Klein, who recently released the book “His Porn, Her Pain: Confronting America’s PornPanic with Honest Talk About Sex,” offered a more moderate stance Friday. He criticized the state’s approach to creating porn legislation as lacking a sufficient range of perspectives.

“There’s no other consumer product in America [other than pornography] that you can regulate without input from manufacturers, distributors or consumers,” he said.

Klein argued we live in such a “confused” atmosphere about sexuality that “porn is being blamed for problems that existed before porn.” He said clients he sees often blame porn as being the primary factor in their relationship or sex troubles, when deeper examination often finds another culprit.

“You don’t need someone jacking off to pornography to [find] people not having much sex,” Klein said. “People can manage not having much sex very well.

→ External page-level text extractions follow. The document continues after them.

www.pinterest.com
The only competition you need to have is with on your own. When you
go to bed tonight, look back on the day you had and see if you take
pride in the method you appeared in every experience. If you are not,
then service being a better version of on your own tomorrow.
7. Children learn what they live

And they’ve been doing that for thousands of years.”

He disputed other serious claims about porn. Data do not demonstrate that the proliferation of online pornography since 2000 has caused an uptick in sexual assault, divorce or child exploitation and abuse rates, he said. All three numbers nationally have trended down since the start of the century and sudden growth of the internet.

Porn, however, does create challenges, Klein said. It cannot serve as sex education for children — and parents bear the responsibility of teaching their kids about sex before they see porn, he argued. It also can create unrealistic expectations about sex for young adults, or body image problems for men and women comparing themselves to porn actors, he said.

Klein said it is important for young people to be educated about what porn leaves out about sex — the preparation, discussion, kissing, going slowly, birth control, hugging. He said it is also important for them to know the way porn looks is not how sex really feels.

But Klein argues that despite pornography’s downsides, it’s certainly not an addiction.

And it’s not often porn’s fault something bad occurred in a couple’s sex life, he told the crowd of therapists.

“This whole idea that porn is like some panther sneaking into your house, where you’re having a great sexual relationship, and it grabs the guy and drags him off to the panther cave where there’s lots of pornography? Well, I agree with you that’s pretty silly,” Klein said. “But if that’s silly, why do some many of our patients believe that?”